**What needs to be done:** Please output every record exactly, keeping each line as it is.

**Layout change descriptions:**
---------------

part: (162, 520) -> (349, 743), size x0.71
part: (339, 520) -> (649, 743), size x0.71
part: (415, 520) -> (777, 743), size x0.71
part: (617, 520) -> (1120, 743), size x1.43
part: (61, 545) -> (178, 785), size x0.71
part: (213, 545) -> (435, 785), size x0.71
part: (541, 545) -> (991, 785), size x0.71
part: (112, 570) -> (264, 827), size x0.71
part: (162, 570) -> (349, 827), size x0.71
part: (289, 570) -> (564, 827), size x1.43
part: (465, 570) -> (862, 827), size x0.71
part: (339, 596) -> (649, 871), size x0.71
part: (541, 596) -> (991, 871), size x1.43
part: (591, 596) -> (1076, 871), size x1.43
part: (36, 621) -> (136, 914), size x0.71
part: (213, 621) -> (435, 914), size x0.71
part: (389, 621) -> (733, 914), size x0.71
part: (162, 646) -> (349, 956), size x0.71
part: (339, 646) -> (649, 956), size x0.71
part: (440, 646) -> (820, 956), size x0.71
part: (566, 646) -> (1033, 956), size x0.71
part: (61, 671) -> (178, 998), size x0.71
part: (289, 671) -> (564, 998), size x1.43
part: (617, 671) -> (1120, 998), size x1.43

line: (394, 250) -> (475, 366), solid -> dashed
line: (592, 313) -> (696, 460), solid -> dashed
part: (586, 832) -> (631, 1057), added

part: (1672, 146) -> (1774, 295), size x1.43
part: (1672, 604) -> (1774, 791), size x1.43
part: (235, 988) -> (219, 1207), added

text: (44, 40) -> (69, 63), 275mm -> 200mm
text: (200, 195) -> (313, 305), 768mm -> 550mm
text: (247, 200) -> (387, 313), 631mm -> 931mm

---------------

**Exercise answer:**
part: (162, 520) -> (349, 743), size x0.71
part: (339, 520) -> (649, 743), size x0.71
part: (415, 520) -> (777, 743), size x0.71
part: (617, 520) -> (1120, 743), size x1.43
part: (61, 545) -> (178, 785), size x0.71
part: (213, 545) -> (435, 785), size x0.71
part: (541, 545) -> (991, 785), size x0.71
part: (112, 570) -> (264, 827), size x0.71
part: (162, 570) -> (349, 827), size x0.71
part: (289, 570) -> (564, 827), size x1.43
part: (465, 570) -> (862, 827), size x0.71
part: (339, 596) -> (649, 871), size x0.71
part: (541, 596) -> (991, 871), size x1.43
part: (591, 596) -> (1076, 871), size x1.43
part: (36, 621) -> (136, 914), size x0.71
part: (213, 621) -> (435, 914), size x0.71
part: (389, 621) -> (733, 914), size x0.71
part: (162, 646) -> (349, 956), size x0.71
part: (339, 646) -> (649, 956), size x0.71
part: (440, 646) -> (820, 956), size x0.71
part: (566, 646) -> (1033, 956), size x0.71
part: (61, 671) -> (178, 998), size x0.71
part: (289, 671) -> (564, 998), size x1.43
part: (617, 671) -> (1120, 998), size x1.43

line: (394, 250) -> (475, 366), solid -> dashed
line: (592, 313) -> (696, 460), solid -> dashed
part: (586, 832) -> (631, 1057), added

part: (1672, 146) -> (1774, 295), size x1.43
part: (1672, 604) -> (1774, 791), size x1.43
part: (235, 988) -> (219, 1207), added

text: (44, 40) -> (69, 63), 275mm -> 200mm
text: (200, 195) -> (313, 305), 768mm -> 550mm
text: (247, 200) -> (387, 313), 631mm -> 931mm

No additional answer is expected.